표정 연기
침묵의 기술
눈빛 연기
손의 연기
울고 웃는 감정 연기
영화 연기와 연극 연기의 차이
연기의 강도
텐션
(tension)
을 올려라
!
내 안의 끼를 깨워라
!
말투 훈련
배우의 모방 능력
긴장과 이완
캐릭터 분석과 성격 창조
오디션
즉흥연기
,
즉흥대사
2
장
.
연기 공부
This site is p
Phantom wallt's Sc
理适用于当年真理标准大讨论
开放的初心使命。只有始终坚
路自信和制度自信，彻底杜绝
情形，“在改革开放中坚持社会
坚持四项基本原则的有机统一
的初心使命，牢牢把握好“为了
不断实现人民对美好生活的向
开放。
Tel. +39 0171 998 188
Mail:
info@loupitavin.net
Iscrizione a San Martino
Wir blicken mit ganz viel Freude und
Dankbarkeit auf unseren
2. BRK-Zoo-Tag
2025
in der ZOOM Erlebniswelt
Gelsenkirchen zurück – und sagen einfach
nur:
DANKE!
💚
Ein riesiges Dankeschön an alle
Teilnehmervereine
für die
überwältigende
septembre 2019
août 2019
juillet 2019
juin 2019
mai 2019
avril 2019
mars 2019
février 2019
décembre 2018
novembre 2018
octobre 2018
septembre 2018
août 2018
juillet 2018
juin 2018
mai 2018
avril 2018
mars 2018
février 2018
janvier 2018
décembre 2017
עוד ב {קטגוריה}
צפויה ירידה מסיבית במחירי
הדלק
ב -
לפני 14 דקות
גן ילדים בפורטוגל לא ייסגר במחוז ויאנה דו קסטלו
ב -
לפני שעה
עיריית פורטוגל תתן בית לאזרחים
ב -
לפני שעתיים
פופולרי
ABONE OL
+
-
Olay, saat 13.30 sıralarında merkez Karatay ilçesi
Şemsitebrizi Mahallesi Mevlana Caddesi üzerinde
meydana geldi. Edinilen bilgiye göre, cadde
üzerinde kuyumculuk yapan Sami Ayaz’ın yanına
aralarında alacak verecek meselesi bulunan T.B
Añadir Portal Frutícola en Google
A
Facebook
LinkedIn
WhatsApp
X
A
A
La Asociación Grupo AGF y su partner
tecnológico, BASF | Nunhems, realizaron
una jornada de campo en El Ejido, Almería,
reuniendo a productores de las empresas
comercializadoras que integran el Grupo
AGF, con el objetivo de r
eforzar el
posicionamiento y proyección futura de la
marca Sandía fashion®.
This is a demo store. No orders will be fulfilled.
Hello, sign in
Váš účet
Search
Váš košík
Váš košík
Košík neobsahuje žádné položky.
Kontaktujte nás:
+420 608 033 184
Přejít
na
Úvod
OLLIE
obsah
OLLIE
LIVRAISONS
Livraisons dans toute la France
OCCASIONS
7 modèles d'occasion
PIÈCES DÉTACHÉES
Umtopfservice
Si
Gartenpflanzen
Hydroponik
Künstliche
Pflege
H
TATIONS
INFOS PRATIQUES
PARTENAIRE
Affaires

Exercise instructions
Output the lines of the records above exactly as they appear, from the line containing "décembre 2018" through the line containing "Livraisons dans toute la France".

Result for this task
décembre 2018
novembre 2018
octobre 2018
septembre 2018
août 2018
juillet 2018
juin 2018
mai 2018
avril 2018
mars 2018
février 2018
janvier 2018
décembre 2017
עוד ב {קטגוריה}
צפויה ירידה מסיבית במחירי
הדלק
ב -
לפני 14 דקות
גן ילדים בפורטוגל לא ייסגר במחוז ויאנה דו קסטלו
ב -
לפני שעה
עיריית פורטוגל תתן בית לאזרחים
ב -
לפני שעתיים
פופולרי
ABONE OL
+
-
Olay, saat 13.30 sıralarında merkez Karatay ilçesi
Şemsitebrizi Mahallesi Mevlana Caddesi üzerinde
meydana geldi. Edinilen bilgiye göre, cadde
üzerinde kuyumculuk yapan Sami Ayaz’ın yanına
aralarında alacak verecek meselesi bulunan T.B
Añadir Portal Frutícola en Google
A
Facebook
LinkedIn
WhatsApp
X
A
A
La Asociación Grupo AGF y su partner
tecnológico, BASF | Nunhems, realizaron
una jornada de campo en El Ejido, Almería,
reuniendo a productores de las empresas
comercializadoras que integran el Grupo
AGF, con el objetivo de r
eforzar el
posicionamiento y proyección futura de la
marca Sandía fashion®.
This is a demo store. No orders will be fulfilled.
Hello, sign in
Váš účet
Search
Váš košík
Váš košík
Košík neobsahuje žádné položky.
Kontaktujte nás:
+420 608 033 184
Přejít
na
Úvod
OLLIE
obsah
OLLIE
LIVRAISONS
Livraisons dans toute la France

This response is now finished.